**What is expected:**
Retype the data line for line, starting at the first line and ending at the line that contains "la tribuna in", with both of those lines included.

**Text extracted from individual pages:**
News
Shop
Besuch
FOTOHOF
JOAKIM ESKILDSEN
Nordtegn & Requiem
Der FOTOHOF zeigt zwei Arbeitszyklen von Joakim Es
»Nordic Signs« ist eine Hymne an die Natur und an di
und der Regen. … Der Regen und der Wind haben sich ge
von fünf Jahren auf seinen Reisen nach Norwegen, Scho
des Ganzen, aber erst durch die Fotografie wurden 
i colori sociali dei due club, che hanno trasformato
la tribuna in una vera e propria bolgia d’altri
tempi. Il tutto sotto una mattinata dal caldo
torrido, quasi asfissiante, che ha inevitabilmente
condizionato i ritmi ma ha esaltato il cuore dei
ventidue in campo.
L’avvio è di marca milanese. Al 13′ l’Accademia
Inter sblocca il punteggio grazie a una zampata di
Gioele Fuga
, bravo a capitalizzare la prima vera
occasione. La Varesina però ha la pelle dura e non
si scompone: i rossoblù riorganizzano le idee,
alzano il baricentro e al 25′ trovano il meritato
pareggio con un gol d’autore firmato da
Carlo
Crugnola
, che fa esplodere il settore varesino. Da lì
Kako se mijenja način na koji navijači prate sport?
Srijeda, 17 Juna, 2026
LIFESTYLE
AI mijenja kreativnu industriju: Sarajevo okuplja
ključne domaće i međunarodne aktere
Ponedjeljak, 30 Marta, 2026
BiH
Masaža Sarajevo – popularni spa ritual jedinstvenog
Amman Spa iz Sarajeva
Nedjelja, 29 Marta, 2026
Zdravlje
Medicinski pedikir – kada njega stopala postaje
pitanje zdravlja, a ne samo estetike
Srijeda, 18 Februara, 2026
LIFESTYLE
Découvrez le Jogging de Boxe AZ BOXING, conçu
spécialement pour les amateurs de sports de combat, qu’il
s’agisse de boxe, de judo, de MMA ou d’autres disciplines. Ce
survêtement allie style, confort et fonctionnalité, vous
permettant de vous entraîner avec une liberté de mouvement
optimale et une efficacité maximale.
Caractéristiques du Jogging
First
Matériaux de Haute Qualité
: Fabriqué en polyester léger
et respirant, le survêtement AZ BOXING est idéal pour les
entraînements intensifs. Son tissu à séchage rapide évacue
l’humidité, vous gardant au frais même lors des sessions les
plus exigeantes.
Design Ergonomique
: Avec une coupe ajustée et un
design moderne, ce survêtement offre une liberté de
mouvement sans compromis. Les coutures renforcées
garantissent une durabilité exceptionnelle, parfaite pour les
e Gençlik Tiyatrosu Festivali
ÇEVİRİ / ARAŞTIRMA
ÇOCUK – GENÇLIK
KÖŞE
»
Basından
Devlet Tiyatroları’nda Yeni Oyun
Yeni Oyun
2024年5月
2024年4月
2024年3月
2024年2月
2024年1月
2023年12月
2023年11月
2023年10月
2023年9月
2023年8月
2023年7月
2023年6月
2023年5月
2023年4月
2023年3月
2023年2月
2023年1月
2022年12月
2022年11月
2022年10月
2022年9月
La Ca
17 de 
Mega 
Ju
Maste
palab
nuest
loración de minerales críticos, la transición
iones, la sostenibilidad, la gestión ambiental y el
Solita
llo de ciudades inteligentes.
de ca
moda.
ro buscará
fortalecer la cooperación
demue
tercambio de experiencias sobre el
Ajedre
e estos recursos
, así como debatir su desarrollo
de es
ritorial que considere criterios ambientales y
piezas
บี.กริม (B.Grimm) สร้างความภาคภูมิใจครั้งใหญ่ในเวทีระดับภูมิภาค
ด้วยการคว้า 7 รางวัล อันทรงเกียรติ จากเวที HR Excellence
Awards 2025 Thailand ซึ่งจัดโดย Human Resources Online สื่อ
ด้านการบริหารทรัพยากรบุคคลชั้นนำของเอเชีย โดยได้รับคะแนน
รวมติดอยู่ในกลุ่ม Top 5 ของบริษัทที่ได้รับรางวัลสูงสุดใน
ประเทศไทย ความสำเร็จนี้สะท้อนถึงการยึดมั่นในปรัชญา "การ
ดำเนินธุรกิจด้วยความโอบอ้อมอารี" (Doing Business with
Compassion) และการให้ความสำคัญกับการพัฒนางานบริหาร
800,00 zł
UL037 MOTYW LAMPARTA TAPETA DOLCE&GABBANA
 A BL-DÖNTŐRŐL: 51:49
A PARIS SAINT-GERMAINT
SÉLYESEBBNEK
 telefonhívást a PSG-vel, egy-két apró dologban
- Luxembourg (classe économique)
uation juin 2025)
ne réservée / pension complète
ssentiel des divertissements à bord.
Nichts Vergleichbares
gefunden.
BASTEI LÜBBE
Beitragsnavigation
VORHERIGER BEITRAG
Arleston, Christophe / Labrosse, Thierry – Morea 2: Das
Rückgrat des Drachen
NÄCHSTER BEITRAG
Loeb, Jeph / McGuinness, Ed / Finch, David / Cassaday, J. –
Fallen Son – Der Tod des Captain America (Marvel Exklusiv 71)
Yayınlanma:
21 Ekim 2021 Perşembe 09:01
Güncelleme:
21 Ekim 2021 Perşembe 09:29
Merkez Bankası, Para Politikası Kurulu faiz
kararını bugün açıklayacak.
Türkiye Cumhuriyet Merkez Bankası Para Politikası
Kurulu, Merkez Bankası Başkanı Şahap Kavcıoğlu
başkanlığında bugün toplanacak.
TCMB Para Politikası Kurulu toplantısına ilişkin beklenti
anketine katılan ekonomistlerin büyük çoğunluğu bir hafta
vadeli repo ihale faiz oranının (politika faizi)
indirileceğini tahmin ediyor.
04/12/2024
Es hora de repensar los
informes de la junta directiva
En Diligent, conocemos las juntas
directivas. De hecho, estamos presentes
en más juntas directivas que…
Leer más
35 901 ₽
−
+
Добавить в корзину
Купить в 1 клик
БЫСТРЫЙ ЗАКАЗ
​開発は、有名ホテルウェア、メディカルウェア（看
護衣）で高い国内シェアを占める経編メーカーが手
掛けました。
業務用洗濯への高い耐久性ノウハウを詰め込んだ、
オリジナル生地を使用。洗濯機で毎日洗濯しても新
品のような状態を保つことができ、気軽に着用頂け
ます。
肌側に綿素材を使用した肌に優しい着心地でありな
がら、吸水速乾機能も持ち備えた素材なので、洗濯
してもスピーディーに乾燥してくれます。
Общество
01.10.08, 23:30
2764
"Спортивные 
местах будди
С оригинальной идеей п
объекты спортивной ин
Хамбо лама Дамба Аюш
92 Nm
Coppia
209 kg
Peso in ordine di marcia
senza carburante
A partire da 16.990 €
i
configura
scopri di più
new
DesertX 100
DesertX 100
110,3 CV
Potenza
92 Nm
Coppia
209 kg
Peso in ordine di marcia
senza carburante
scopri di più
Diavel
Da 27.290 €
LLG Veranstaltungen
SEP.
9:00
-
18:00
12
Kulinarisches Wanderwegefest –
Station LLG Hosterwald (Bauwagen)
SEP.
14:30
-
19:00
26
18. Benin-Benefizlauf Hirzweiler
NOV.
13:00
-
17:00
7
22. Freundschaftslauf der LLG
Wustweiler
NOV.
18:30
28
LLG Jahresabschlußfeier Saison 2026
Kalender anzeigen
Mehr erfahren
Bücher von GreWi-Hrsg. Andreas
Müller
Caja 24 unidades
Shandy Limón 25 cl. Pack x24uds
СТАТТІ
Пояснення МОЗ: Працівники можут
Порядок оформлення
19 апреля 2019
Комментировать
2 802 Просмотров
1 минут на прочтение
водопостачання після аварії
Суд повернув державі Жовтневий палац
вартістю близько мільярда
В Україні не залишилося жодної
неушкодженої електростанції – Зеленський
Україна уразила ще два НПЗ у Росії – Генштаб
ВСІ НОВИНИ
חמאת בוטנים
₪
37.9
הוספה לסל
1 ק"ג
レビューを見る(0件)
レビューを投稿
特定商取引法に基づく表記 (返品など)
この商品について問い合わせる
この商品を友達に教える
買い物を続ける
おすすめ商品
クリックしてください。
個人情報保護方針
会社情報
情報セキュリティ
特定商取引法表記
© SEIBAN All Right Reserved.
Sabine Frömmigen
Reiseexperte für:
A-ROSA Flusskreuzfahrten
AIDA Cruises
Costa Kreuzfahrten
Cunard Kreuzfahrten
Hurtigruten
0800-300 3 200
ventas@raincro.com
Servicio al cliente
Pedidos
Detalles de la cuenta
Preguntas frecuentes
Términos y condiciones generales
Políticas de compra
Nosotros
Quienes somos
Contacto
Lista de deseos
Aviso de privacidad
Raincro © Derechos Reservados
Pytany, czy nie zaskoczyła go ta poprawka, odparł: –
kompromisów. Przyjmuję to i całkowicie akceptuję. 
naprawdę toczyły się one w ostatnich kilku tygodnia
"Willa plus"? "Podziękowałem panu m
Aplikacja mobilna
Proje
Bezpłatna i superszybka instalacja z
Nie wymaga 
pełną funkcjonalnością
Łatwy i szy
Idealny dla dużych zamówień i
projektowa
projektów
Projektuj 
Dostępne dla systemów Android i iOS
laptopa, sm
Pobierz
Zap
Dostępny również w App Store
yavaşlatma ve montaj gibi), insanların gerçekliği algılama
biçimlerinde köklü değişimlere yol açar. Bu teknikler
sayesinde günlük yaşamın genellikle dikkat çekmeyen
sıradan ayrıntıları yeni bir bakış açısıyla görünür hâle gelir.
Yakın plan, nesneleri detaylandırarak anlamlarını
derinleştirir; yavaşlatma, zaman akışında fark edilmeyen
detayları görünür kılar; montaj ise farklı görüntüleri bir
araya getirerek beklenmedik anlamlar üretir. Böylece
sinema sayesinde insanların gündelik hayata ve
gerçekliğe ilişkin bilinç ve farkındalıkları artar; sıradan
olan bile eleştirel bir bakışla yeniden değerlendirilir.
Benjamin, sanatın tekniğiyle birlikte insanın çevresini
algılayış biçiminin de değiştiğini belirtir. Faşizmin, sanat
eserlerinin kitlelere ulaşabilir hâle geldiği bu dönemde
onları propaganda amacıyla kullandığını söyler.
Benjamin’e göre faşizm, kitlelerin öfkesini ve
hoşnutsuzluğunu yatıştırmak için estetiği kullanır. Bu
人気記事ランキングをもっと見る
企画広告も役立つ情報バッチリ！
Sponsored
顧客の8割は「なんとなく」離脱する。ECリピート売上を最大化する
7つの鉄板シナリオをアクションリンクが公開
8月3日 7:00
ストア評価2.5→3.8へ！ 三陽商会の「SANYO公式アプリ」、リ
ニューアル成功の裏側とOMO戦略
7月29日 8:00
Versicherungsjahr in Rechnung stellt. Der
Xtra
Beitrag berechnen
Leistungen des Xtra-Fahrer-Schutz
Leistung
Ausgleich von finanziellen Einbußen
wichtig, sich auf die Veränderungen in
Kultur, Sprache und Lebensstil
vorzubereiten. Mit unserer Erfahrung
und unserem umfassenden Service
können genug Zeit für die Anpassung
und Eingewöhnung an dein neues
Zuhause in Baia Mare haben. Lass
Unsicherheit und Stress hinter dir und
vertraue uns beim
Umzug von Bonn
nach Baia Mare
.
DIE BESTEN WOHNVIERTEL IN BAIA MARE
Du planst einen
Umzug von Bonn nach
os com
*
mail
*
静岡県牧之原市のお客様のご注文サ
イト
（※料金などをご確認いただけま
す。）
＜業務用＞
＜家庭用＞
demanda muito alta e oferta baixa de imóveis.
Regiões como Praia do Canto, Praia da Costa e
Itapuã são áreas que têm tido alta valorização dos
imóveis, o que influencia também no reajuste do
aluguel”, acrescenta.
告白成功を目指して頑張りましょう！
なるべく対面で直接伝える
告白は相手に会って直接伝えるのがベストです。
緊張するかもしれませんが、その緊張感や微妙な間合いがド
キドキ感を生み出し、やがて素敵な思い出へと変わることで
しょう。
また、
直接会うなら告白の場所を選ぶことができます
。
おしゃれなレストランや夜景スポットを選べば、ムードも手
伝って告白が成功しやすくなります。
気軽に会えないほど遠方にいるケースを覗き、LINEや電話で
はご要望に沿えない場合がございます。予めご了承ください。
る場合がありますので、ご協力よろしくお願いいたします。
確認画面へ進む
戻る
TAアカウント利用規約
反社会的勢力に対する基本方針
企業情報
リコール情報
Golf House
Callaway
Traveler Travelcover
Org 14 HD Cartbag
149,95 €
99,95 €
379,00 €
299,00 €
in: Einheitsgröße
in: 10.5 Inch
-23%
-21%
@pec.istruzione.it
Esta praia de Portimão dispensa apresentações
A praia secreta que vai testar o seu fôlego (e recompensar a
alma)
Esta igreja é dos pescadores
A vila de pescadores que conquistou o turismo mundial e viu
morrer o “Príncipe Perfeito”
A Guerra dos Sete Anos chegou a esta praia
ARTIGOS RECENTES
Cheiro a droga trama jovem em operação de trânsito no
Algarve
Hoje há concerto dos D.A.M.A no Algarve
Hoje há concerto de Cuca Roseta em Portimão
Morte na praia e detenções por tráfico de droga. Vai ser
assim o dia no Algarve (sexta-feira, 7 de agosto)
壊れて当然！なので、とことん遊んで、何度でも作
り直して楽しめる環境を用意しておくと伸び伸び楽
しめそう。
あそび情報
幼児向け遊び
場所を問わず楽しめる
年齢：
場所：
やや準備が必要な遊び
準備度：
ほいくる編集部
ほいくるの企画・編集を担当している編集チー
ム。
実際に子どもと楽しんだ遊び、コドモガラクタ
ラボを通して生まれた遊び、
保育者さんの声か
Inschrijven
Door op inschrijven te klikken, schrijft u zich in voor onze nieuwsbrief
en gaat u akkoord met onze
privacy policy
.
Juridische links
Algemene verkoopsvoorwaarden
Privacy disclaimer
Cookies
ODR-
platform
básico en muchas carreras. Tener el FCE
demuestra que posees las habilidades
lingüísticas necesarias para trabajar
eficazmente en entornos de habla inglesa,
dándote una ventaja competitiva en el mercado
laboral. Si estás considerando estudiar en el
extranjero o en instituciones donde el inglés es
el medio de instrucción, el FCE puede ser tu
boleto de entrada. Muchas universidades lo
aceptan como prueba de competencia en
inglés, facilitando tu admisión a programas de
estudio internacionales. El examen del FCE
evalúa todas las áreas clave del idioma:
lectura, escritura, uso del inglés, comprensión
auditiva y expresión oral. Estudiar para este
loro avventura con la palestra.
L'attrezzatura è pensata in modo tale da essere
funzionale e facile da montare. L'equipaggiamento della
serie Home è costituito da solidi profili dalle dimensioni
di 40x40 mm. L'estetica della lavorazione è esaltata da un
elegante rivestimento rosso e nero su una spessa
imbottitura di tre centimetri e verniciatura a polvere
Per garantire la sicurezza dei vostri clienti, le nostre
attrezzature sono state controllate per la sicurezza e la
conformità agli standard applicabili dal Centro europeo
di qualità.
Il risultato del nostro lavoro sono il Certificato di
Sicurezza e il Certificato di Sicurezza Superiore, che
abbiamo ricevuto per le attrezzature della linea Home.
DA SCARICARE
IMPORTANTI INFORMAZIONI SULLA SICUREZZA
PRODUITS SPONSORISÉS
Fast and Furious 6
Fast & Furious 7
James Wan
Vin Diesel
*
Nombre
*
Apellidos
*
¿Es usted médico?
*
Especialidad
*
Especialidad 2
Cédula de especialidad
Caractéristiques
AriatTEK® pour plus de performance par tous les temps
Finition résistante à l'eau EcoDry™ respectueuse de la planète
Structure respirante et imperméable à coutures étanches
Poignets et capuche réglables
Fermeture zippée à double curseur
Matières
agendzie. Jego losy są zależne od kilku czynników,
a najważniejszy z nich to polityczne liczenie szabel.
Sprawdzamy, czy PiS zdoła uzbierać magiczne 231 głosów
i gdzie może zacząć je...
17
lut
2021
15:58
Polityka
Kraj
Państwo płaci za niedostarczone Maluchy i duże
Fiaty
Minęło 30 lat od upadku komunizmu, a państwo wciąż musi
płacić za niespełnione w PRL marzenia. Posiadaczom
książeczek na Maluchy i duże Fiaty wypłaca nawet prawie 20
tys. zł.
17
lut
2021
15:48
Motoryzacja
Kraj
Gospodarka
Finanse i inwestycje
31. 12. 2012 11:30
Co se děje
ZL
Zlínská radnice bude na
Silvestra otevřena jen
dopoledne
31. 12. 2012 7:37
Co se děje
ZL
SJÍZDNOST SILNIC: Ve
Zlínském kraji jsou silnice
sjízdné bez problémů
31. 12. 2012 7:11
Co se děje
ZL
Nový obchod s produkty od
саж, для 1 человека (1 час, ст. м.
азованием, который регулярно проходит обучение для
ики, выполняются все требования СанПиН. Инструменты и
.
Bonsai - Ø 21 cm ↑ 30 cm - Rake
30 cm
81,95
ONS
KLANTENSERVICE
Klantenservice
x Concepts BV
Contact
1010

**Task result:**
News
Shop
Besuch
FOTOHOF
JOAKIM ESKILDSEN
Nordtegn & Requiem
Der FOTOHOF zeigt zwei Arbeitszyklen von Joakim Es
»Nordic Signs« ist eine Hymne an die Natur und an di
und der Regen. … Der Regen und der Wind haben sich ge
von fünf Jahren auf seinen Reisen nach Norwegen, Scho
des Ganzen, aber erst durch die Fotografie wurden 
i colori sociali dei due club, che hanno trasformato
la tribuna in una vera e propria bolgia d’altri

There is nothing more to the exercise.